Work to complete: What is needed is an exact copy of the records below, with the pictures left out.

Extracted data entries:
....................
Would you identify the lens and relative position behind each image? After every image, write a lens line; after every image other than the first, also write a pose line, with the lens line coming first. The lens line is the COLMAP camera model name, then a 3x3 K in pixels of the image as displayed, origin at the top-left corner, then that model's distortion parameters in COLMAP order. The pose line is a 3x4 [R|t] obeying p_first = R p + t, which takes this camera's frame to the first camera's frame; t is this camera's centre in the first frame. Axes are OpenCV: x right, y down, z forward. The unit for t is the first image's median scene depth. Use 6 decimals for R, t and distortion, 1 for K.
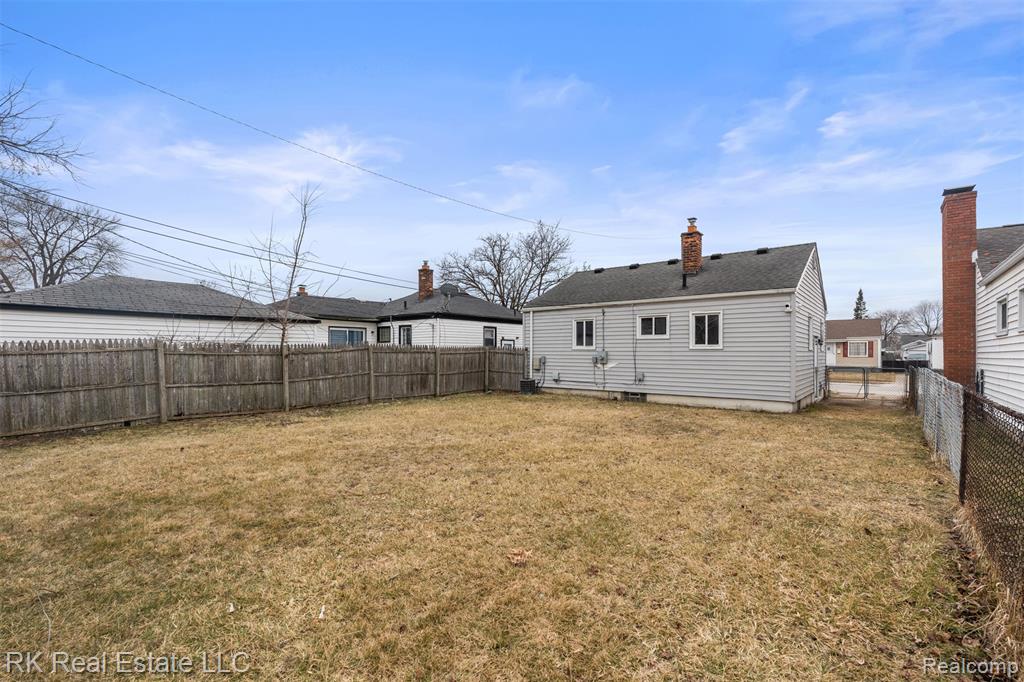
lens RADIAL K [[459.7, 0, 511.6], [0, 459.7, 351.9], [0, 0, 1]] dist [-0.003551, -0.000090]
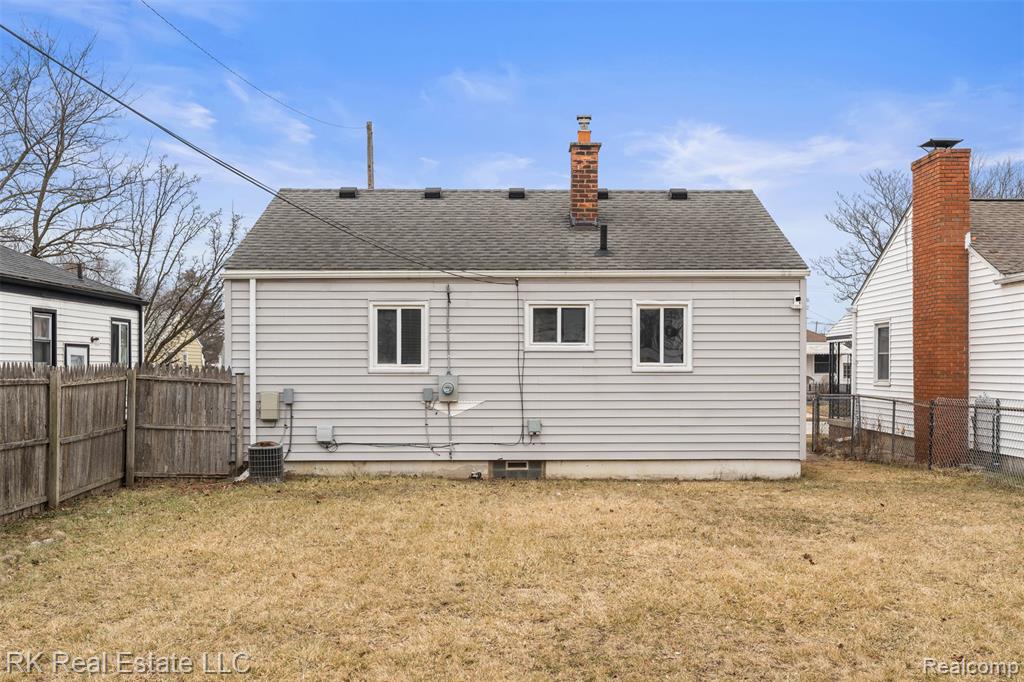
lens RADIAL K [[1033.9, 0, 527.6], [0, 1033.9, 371.1], [0, 0, 1]] dist [0.012252, -0.000939]
pose [[0.761240, -0.006748, 0.648436, -0.436115], [0.003424, 0.999974, 0.006386, -0.013230], [-0.648462, -0.002641, 0.761243, 0.164371]]
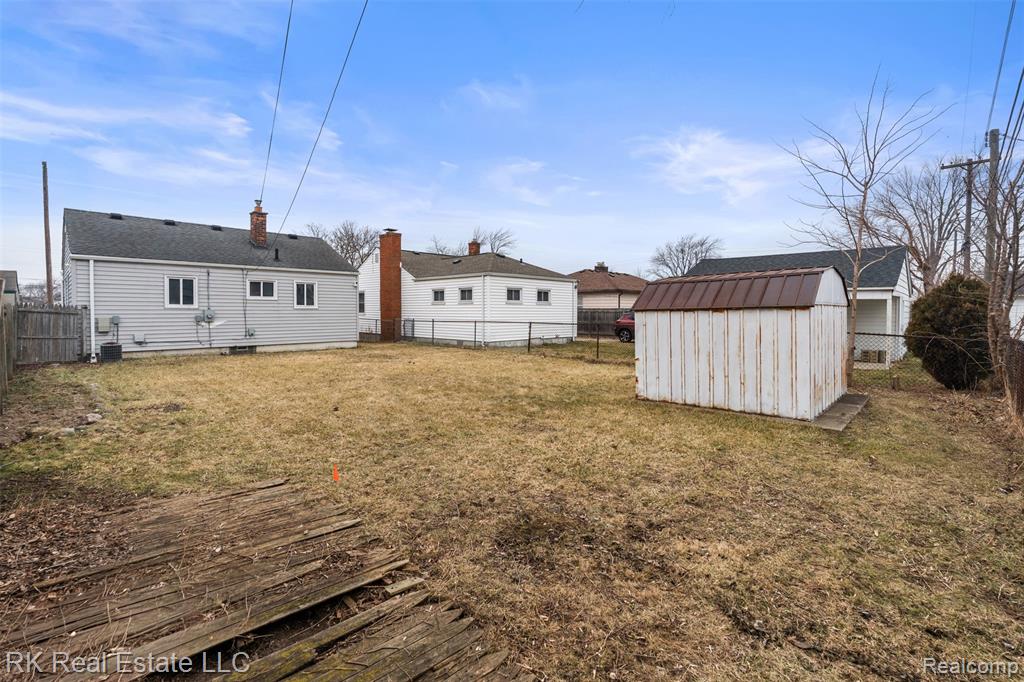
lens RADIAL K [[462.8, 0, 513.1], [0, 462.8, 321.8], [0, 0, 1]] dist [-0.000127, 0.000086]
pose [[0.080455, -0.029411, 0.996324, -0.830320], [-0.005002, 0.999540, 0.029910, -0.010028], [-0.996746, -0.007390, 0.080271, 0.241588]]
....................
Answer to this problem:
Would you identify the lens and relative position behind each image? After every image, write a lens line; after every image other than the first, also write a pose line, with the lens line coming first. The lens line is the COLMAP camera model name, then a 3x3 K in pixels of the image as displayed, origin at the top-left corner, then that model's distortion parameters in COLMAP order. The pose line is a 3x4 [R|t] obeying p_first = R p + t, which takes this camera's frame to the first camera's frame; t is this camera's centre in the first frame. Axes are OpenCV: x right, y down, z forward. The unit for t is the first image's median scene depth. Use 6 decimals for R, t and distortion, 1 for K.
lens RADIAL K [[459.7, 0, 511.6], [0, 459.7, 351.9], [0, 0, 1]] dist [-0.003551, -0.000090]
lens RADIAL K [[1033.9, 0, 527.6], [0, 1033.9, 371.1], [0, 0, 1]] dist [0.012252, -0.000939]
pose [[0.761240, -0.006748, 0.648436, -0.436115], [0.003424, 0.999974, 0.006386, -0.013230], [-0.648462, -0.002641, 0.761243, 0.164371]]
lens RADIAL K [[462.8, 0, 513.1], [0, 462.8, 321.8], [0, 0, 1]] dist [-0.000127, 0.000086]
pose [[0.080455, -0.029411, 0.996324, -0.830320], [-0.005002, 0.999540, 0.029910, -0.010028], [-0.996746, -0.007390, 0.080271, 0.241588]]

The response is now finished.